All posts
ResearchFebruary 20, 2026· 10 min read

Memory Strategies for Long-Running Agents

Short-term buffers, episodic memory, and semantic retrieval — understanding which memory architecture fits which agent use case.

R
Research
Liya Research

One of the hardest problems in production agent systems is memory. How much context should an agent carry? How far back should it remember? When should it retrieve versus recall from the current context window?

We've spent months running agents in production across different use cases, and we've converged on three distinct memory architectures, each suited to different task profiles.

Short-term buffer

The simplest architecture: the agent maintains a rolling window of the last N turns or tokens, and that window is included in every model call. This works well for single-session tasks where the user is continuously active. The risk is context bloat — long sessions degrade performance as the buffer fills with low-signal history.

Episodic memory

For tasks that span multiple sessions or require long-horizon reasoning, we use episodic memory. After each session, the agent generates a structured summary — entities encountered, decisions made, open questions — and stores it in a memory store. On the next session, relevant episodes are retrieved and injected into context.

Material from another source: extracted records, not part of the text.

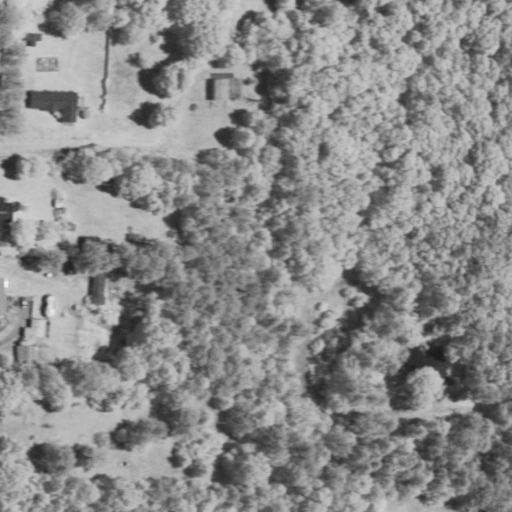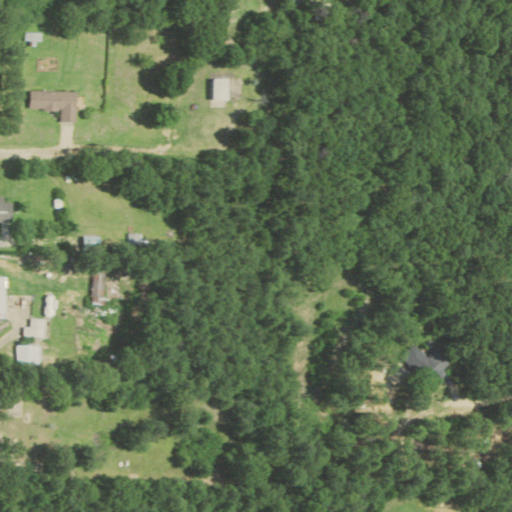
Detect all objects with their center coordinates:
building: (221, 88)
building: (59, 103)
road: (101, 160)
building: (6, 210)
road: (6, 236)
building: (98, 283)
building: (3, 297)
building: (35, 328)
road: (5, 336)
building: (28, 354)
building: (422, 361)
road: (489, 400)
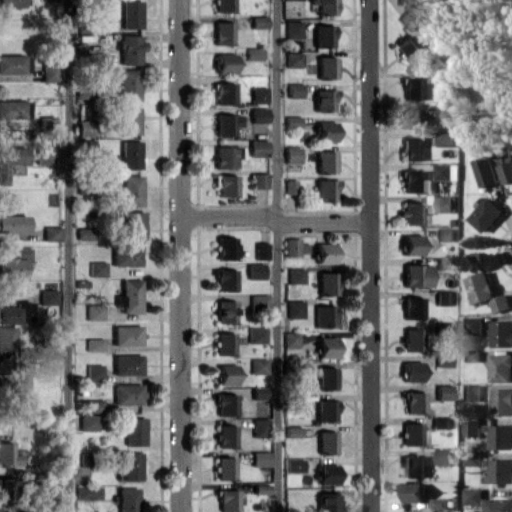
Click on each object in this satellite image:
building: (50, 0)
road: (510, 2)
building: (10, 3)
building: (223, 5)
building: (325, 6)
building: (130, 13)
building: (410, 18)
building: (258, 21)
building: (292, 28)
building: (223, 32)
building: (323, 35)
building: (129, 48)
building: (407, 48)
building: (253, 53)
building: (293, 58)
building: (225, 62)
building: (13, 63)
building: (326, 67)
building: (49, 72)
building: (128, 83)
building: (413, 87)
building: (294, 90)
building: (224, 92)
building: (258, 94)
building: (323, 99)
building: (13, 108)
building: (446, 111)
building: (258, 114)
building: (411, 118)
building: (128, 120)
building: (46, 121)
building: (291, 121)
building: (226, 123)
building: (85, 127)
building: (325, 131)
building: (445, 139)
building: (84, 146)
building: (257, 147)
building: (412, 148)
building: (292, 154)
building: (44, 155)
building: (127, 155)
building: (223, 157)
building: (11, 159)
building: (325, 161)
building: (505, 167)
building: (446, 171)
building: (484, 171)
building: (259, 180)
building: (412, 180)
building: (225, 184)
building: (289, 186)
building: (325, 189)
building: (129, 190)
building: (425, 207)
building: (485, 214)
road: (273, 218)
building: (12, 222)
building: (132, 224)
building: (50, 233)
building: (84, 233)
building: (445, 234)
building: (412, 244)
building: (294, 246)
building: (225, 247)
building: (260, 250)
building: (324, 252)
building: (125, 255)
road: (67, 256)
road: (178, 256)
road: (275, 256)
road: (369, 256)
building: (14, 262)
building: (443, 263)
building: (96, 268)
building: (254, 270)
building: (416, 274)
building: (295, 275)
building: (225, 279)
building: (326, 283)
building: (485, 291)
building: (129, 295)
building: (47, 296)
building: (443, 297)
building: (258, 301)
building: (413, 307)
building: (294, 308)
building: (93, 311)
building: (224, 311)
building: (15, 312)
building: (323, 315)
building: (472, 325)
building: (501, 333)
building: (126, 334)
building: (256, 334)
building: (7, 338)
building: (290, 339)
building: (413, 339)
building: (224, 343)
building: (93, 344)
building: (326, 347)
building: (472, 356)
building: (443, 360)
building: (126, 363)
building: (257, 365)
building: (500, 367)
building: (412, 370)
building: (93, 371)
building: (226, 374)
building: (326, 377)
building: (12, 383)
building: (443, 391)
building: (258, 392)
building: (471, 392)
building: (127, 393)
building: (501, 401)
building: (414, 402)
building: (22, 403)
building: (225, 403)
building: (93, 404)
building: (326, 410)
building: (87, 421)
building: (440, 422)
building: (259, 427)
building: (471, 427)
building: (133, 431)
building: (292, 431)
building: (412, 433)
building: (225, 435)
building: (499, 436)
building: (326, 441)
building: (8, 453)
building: (443, 456)
building: (85, 458)
building: (259, 458)
building: (471, 459)
building: (294, 463)
building: (130, 465)
building: (413, 465)
building: (224, 467)
building: (499, 470)
building: (327, 473)
building: (5, 487)
building: (260, 488)
building: (87, 491)
building: (413, 492)
building: (472, 496)
building: (126, 499)
building: (227, 499)
building: (326, 502)
building: (439, 502)
building: (498, 504)
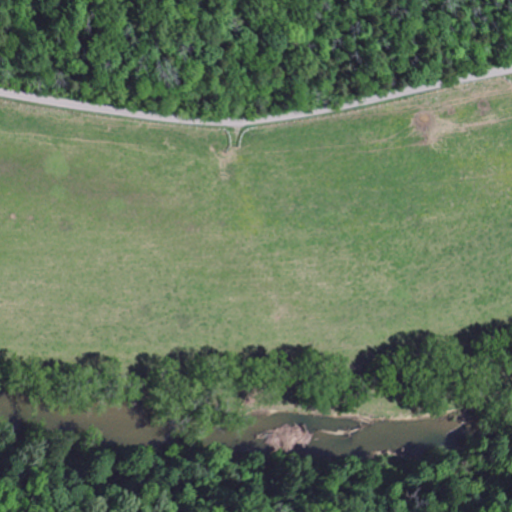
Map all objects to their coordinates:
road: (257, 116)
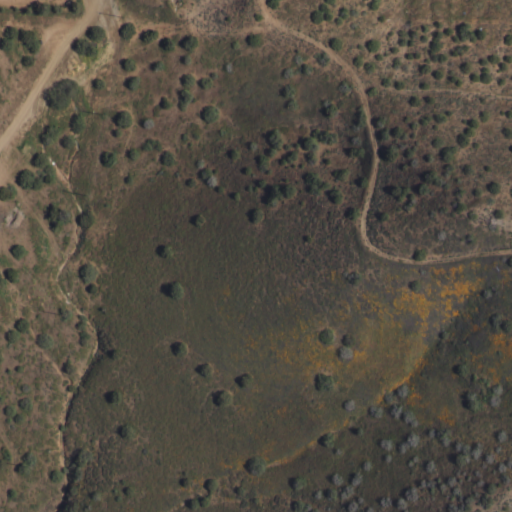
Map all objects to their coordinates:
road: (93, 10)
road: (231, 28)
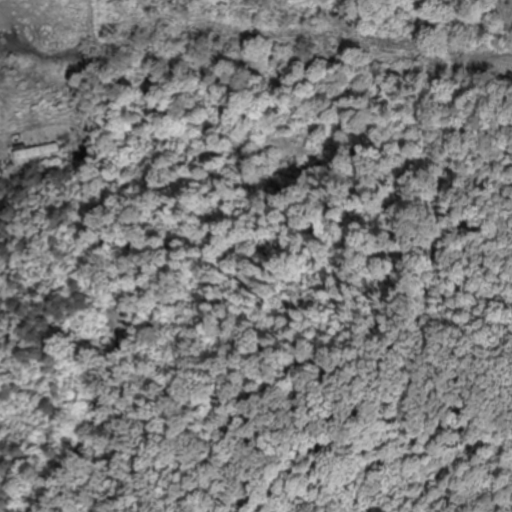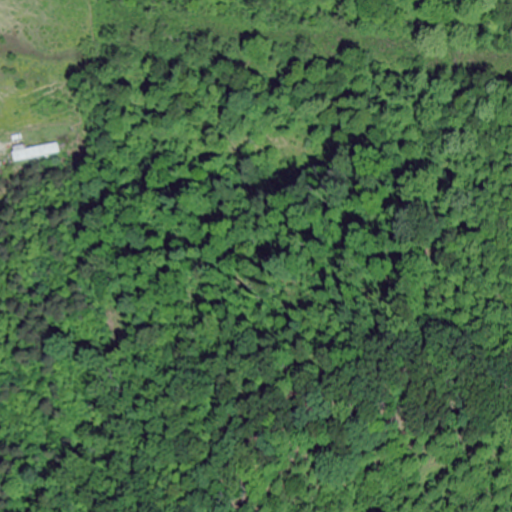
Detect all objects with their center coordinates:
road: (3, 105)
building: (38, 153)
building: (5, 162)
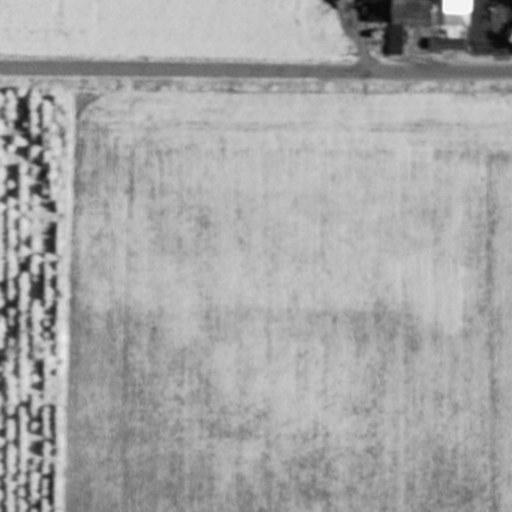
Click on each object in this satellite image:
building: (416, 14)
road: (362, 35)
building: (446, 43)
road: (255, 69)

Episodic memory is what lets a recruiting agent remember that a candidate mentioned relocation concerns three weeks ago — without that context living permanently in the prompt.

Semantic retrieval

For knowledge-dense tasks where the agent needs to reason over large document collections, semantic retrieval is the right architecture. Rather than pre-loading context, the agent issues retrieval queries mid-task and receives relevant passages on demand. This is the RAG pattern, but applied inside the agent loop rather than as a pre-processing step.

Combining architectures

In practice, complex agents often need all three. A career coaching agent might use a short-term buffer for the current conversation, episodic memory to recall past sessions with the user, and semantic retrieval to pull in relevant job market data or career framework documentation.